Year 53 BC was a year of the pre-Julian Roman calendar. At the time, it was known as the Year of the Consulship of Messalla and Calvinus (or, less frequently, year 701 Ab urbe condita). The denomination 53 BC for this year has been used since the early medieval period, when the Anno Domini calendar era became the prevalent method in Europe for naming years.

Events 
 By place 

 Roman Republic 
 Consuls: Marcus Valerius Messalla and Gnaeus Domitius Calvinus.
 Parthian War: 
 Crassus sacks the Temple of Hierapolis and the Temple in Jerusalem on his way to engage the Parthians.
 May 6 – Battle of Carrhae: Romans defeated, and Crassus killed, by Parthians led by General Surena.
 Gallic War:
 Julius Caesar suppresses a revolt led by Ambiorix near Sabis (Northern Gaul).
 At Cenabum (modern Orléans) Roman merchants are massacred by the Carnutes.

_Information supplied_
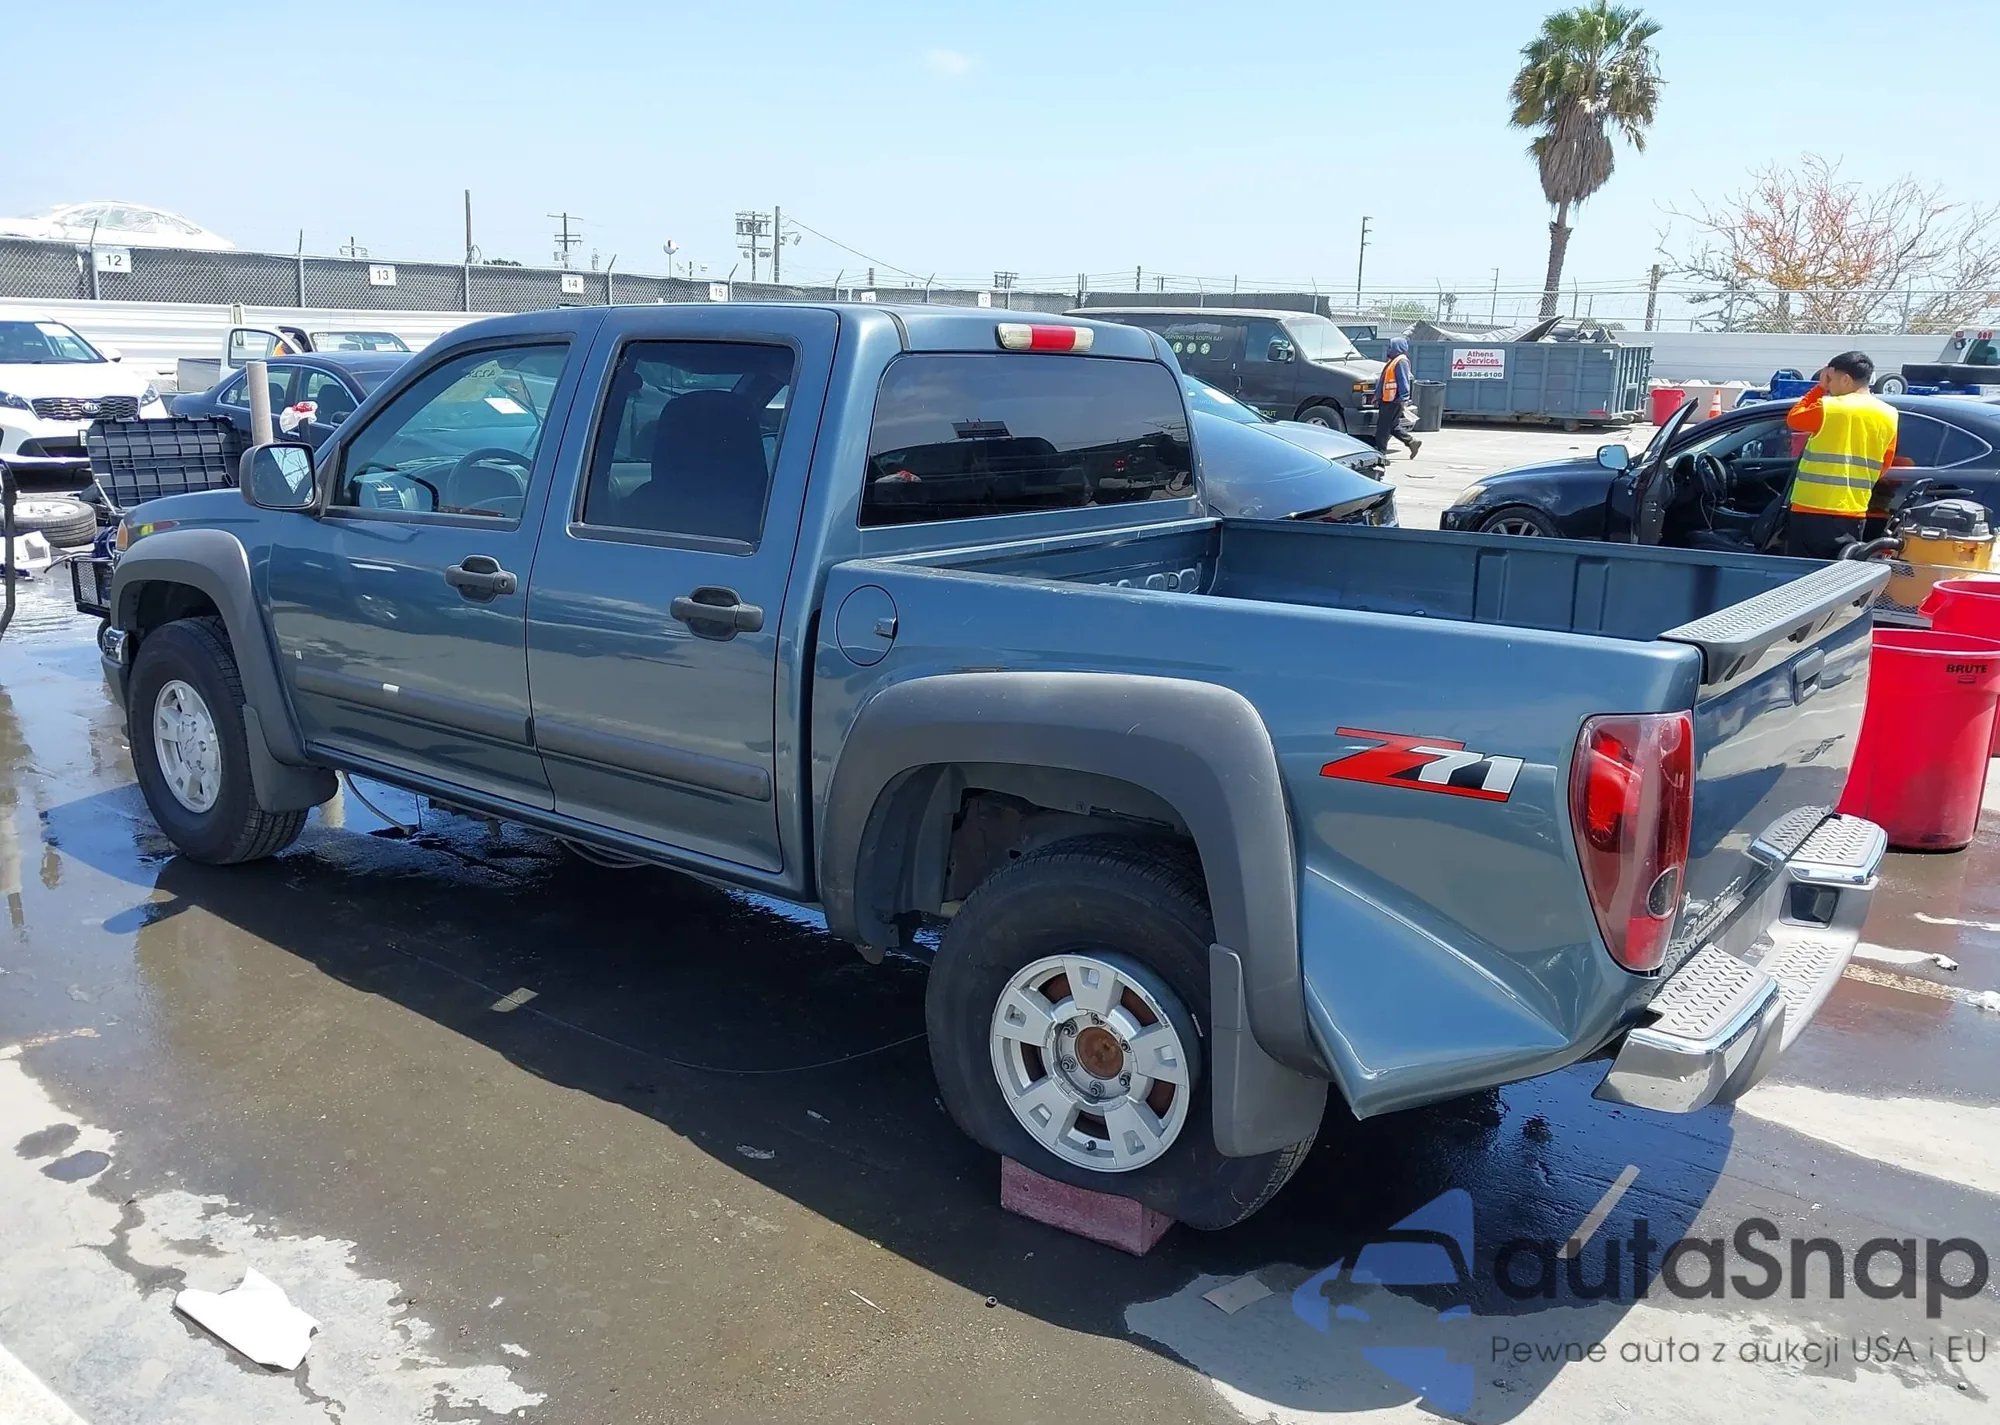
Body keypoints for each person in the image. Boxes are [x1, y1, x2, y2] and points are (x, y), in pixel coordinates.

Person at [1782, 350, 1898, 559]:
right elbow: (1885, 463)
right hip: (1854, 510)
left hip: (1812, 508)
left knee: (1805, 573)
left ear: (1845, 379)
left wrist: (1819, 389)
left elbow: (1794, 419)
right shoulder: (1889, 414)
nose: (1829, 386)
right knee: (1839, 572)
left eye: (1830, 379)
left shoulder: (1829, 407)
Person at [1372, 337, 1422, 459]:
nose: (1388, 349)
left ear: (1398, 347)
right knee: (1392, 426)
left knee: (1383, 428)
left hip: (1393, 400)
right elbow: (1384, 381)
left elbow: (1403, 381)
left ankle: (1380, 454)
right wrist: (1377, 396)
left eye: (1391, 346)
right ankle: (1411, 442)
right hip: (1388, 399)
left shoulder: (1401, 361)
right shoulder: (1393, 361)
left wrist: (1403, 399)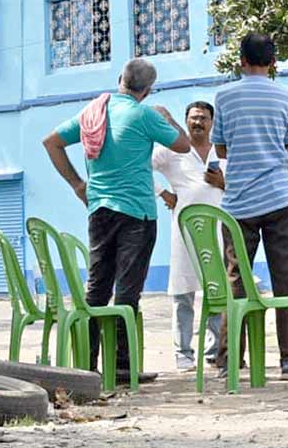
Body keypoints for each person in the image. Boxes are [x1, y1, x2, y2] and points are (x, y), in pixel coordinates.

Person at [42, 58, 190, 383]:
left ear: (120, 78)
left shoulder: (93, 112)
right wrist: (168, 118)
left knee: (96, 290)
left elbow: (51, 142)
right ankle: (122, 367)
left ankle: (87, 369)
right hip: (137, 212)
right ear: (148, 90)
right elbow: (183, 144)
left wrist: (77, 185)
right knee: (127, 294)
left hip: (99, 210)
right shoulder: (144, 114)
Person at [211, 33, 288, 381]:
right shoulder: (287, 97)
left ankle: (229, 360)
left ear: (241, 61)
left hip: (239, 204)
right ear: (272, 63)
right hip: (281, 199)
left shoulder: (224, 96)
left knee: (236, 282)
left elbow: (221, 149)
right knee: (286, 283)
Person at [152, 101, 225, 372]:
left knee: (216, 291)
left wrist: (222, 183)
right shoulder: (172, 151)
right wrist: (163, 193)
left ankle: (213, 351)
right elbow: (137, 166)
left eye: (204, 118)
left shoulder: (222, 151)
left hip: (218, 232)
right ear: (185, 121)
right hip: (184, 235)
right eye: (193, 118)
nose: (198, 123)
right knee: (183, 295)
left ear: (212, 123)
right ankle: (183, 354)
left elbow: (240, 185)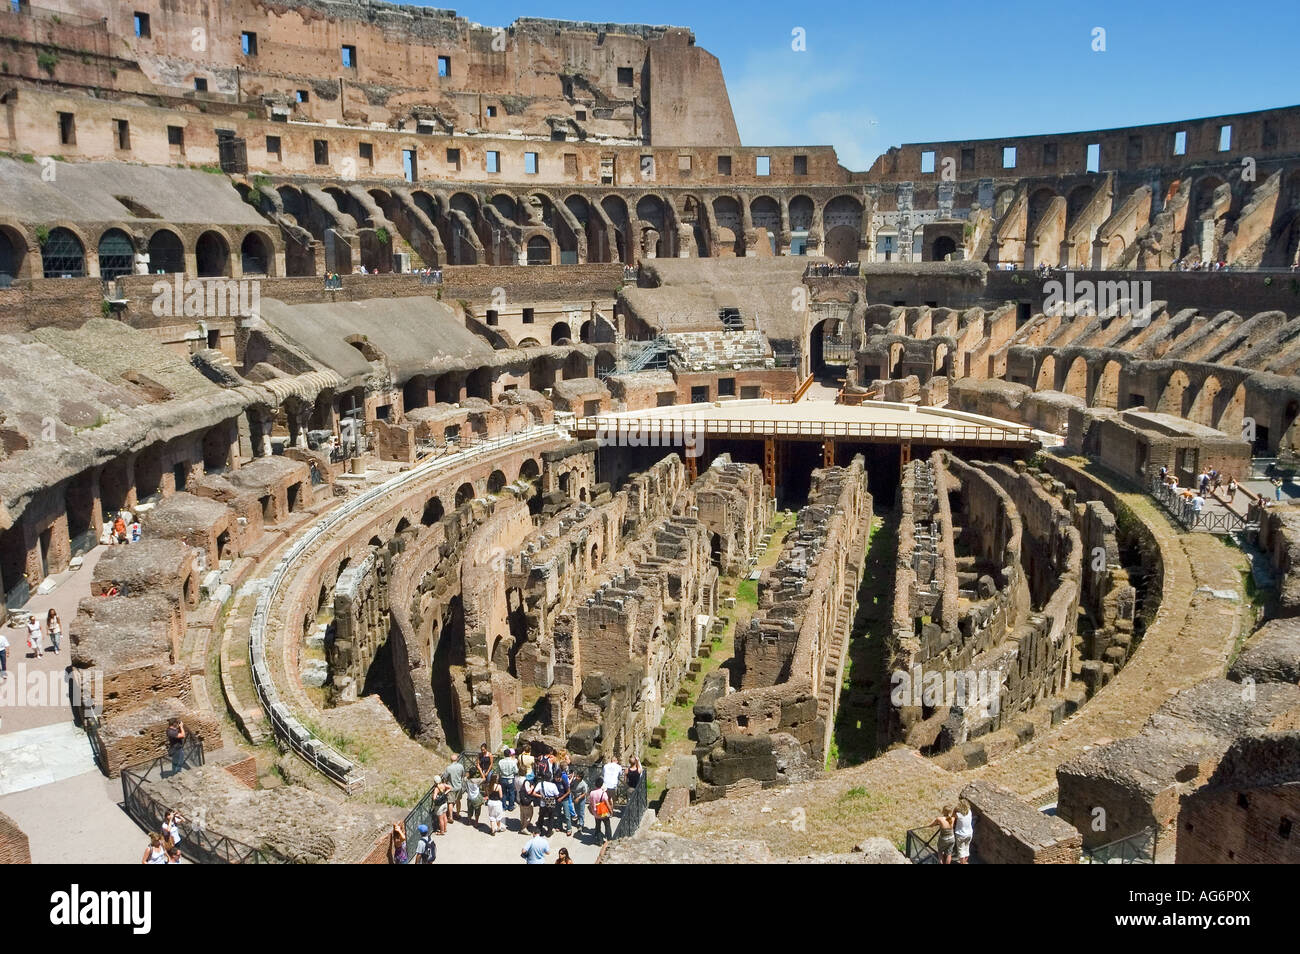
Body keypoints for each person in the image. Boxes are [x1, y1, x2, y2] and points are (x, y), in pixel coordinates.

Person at [444, 755, 466, 822]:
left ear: (450, 760)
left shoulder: (449, 768)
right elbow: (463, 775)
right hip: (459, 787)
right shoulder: (461, 766)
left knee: (450, 802)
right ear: (457, 759)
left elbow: (445, 777)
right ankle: (457, 814)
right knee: (458, 801)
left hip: (451, 788)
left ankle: (451, 817)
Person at [953, 799, 974, 864]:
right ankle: (965, 862)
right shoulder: (970, 812)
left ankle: (962, 863)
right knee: (966, 848)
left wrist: (955, 809)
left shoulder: (959, 814)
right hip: (969, 833)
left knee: (961, 850)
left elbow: (952, 816)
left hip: (960, 834)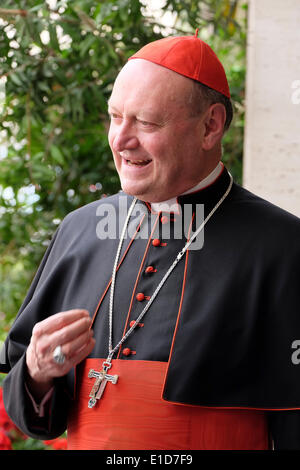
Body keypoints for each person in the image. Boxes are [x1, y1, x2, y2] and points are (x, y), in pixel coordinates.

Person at [1, 31, 300, 450]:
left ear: (210, 126)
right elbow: (34, 415)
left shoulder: (284, 247)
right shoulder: (78, 230)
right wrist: (37, 370)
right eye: (115, 116)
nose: (121, 141)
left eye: (146, 122)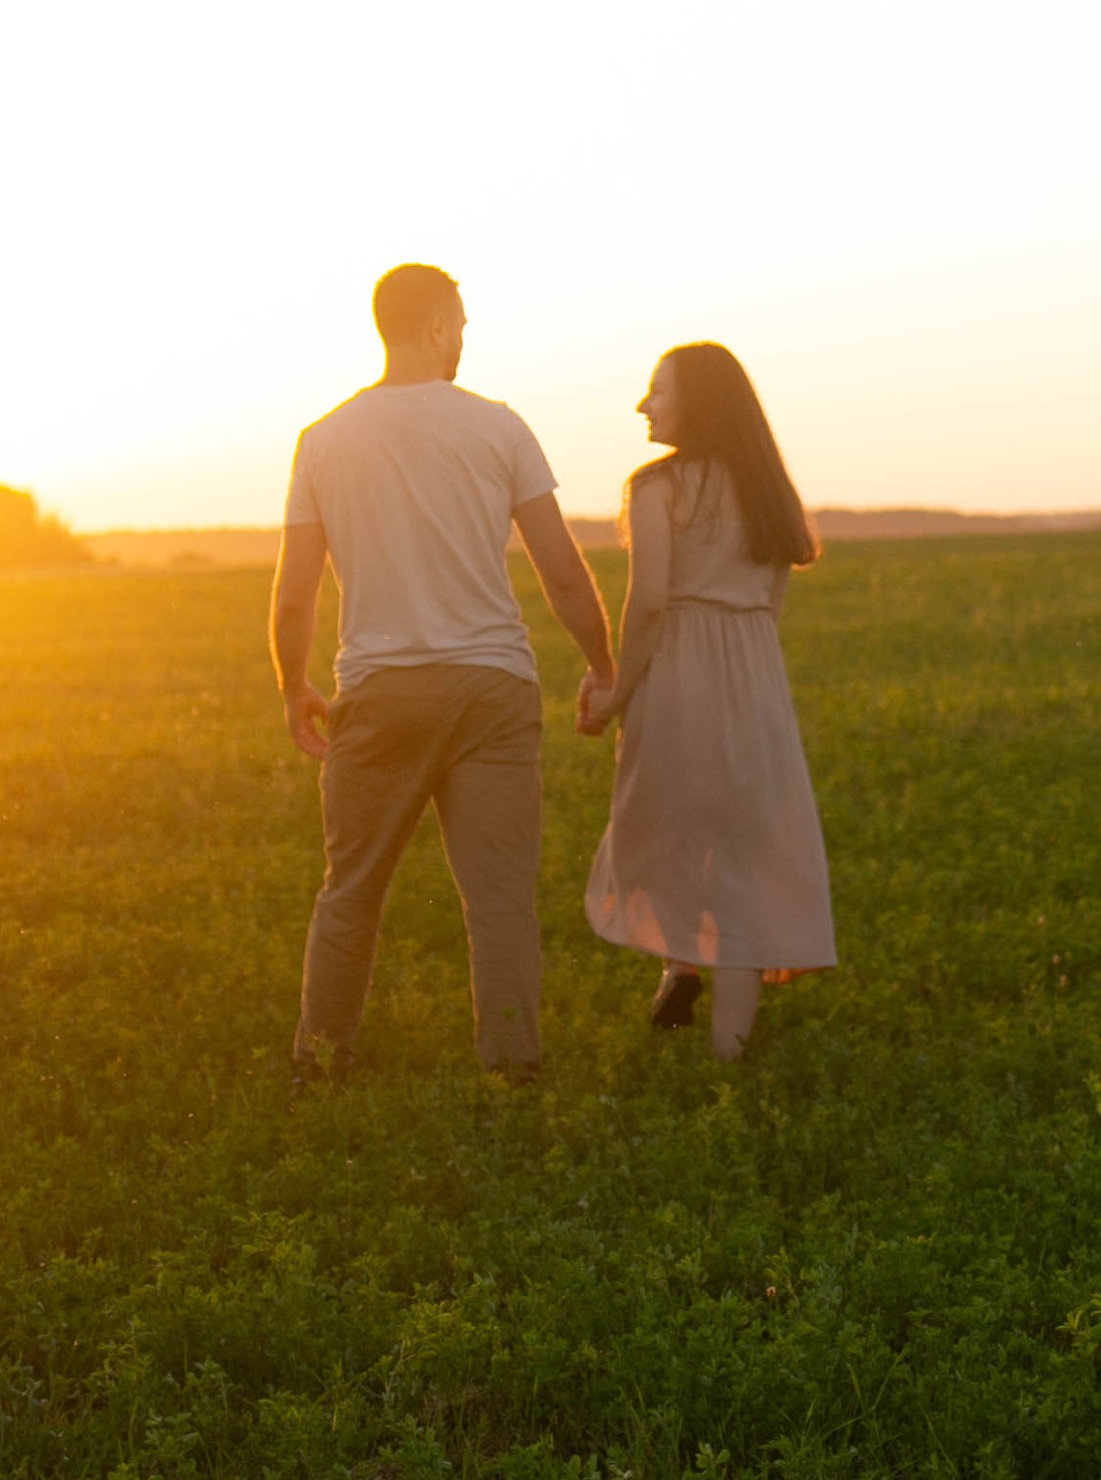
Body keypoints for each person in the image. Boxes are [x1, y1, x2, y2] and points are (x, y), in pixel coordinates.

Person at [273, 262, 614, 1081]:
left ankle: (322, 1064)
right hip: (492, 690)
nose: (462, 339)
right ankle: (513, 1072)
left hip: (381, 692)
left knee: (349, 890)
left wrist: (294, 686)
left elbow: (295, 593)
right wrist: (606, 665)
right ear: (433, 326)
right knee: (499, 902)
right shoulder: (499, 428)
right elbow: (562, 573)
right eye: (458, 324)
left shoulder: (323, 440)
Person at [577, 340, 835, 1061]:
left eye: (657, 390)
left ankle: (678, 964)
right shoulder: (769, 492)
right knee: (744, 854)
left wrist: (614, 691)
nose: (643, 404)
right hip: (755, 682)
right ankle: (729, 1054)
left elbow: (650, 603)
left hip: (678, 677)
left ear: (698, 401)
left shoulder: (658, 487)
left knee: (662, 829)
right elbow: (770, 606)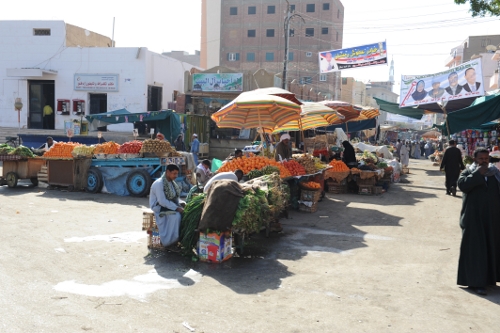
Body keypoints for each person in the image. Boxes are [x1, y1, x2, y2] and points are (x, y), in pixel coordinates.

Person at [457, 148, 500, 296]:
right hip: (473, 218)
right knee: (475, 251)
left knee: (490, 248)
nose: (484, 161)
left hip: (492, 219)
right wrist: (478, 173)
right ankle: (476, 283)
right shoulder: (468, 172)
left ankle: (488, 280)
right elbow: (462, 185)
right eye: (481, 159)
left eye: (486, 158)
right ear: (475, 159)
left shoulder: (495, 174)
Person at [149, 164, 185, 249]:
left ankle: (176, 239)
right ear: (168, 172)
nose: (176, 176)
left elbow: (175, 198)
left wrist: (182, 204)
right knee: (176, 216)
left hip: (167, 205)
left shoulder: (172, 183)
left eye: (177, 174)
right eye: (174, 173)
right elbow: (162, 201)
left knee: (182, 214)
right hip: (158, 207)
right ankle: (169, 242)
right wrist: (176, 208)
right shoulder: (159, 183)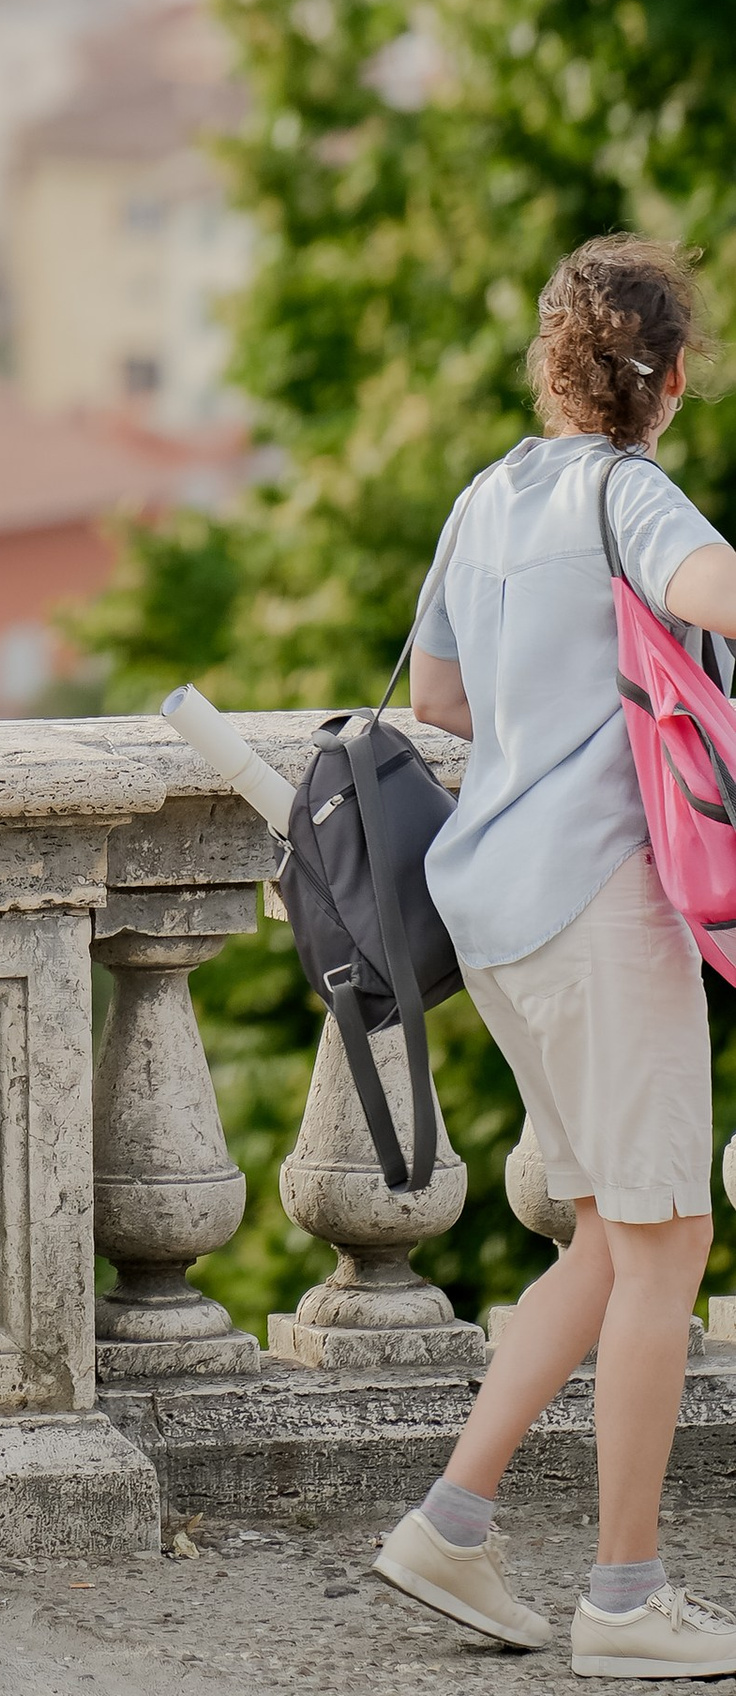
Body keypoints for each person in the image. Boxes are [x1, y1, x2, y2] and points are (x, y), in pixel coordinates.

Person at [373, 236, 736, 1679]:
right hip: (601, 905)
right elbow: (716, 588)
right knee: (669, 1249)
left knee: (603, 1238)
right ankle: (627, 1602)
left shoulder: (488, 496)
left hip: (498, 910)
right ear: (673, 378)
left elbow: (442, 696)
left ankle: (451, 1526)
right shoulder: (626, 494)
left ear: (552, 364)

_What to do_
In the passage on the year 53 BC, reproduce the text from "Roman Republic" up to and including "by the Carnutes.", replacing "massacred" with "slaughtered".

_Task solution_
Roman Republic 
 Consuls: Marcus Valerius Messalla and Gnaeus Domitius Calvinus.
 Parthian War: 
 Crassus sacks the Temple of Hierapolis and the Temple in Jerusalem on his way to engage the Parthians.
 May 6 – Battle of Carrhae: Romans defeated, and Crassus killed, by Parthians led by General Surena.
 Gallic War:
 Julius Caesar suppresses a revolt led by Ambiorix near Sabis (Northern Gaul).
 At Cenabum (modern Orléans) Roman merchants are slaughtered by the Carnutes.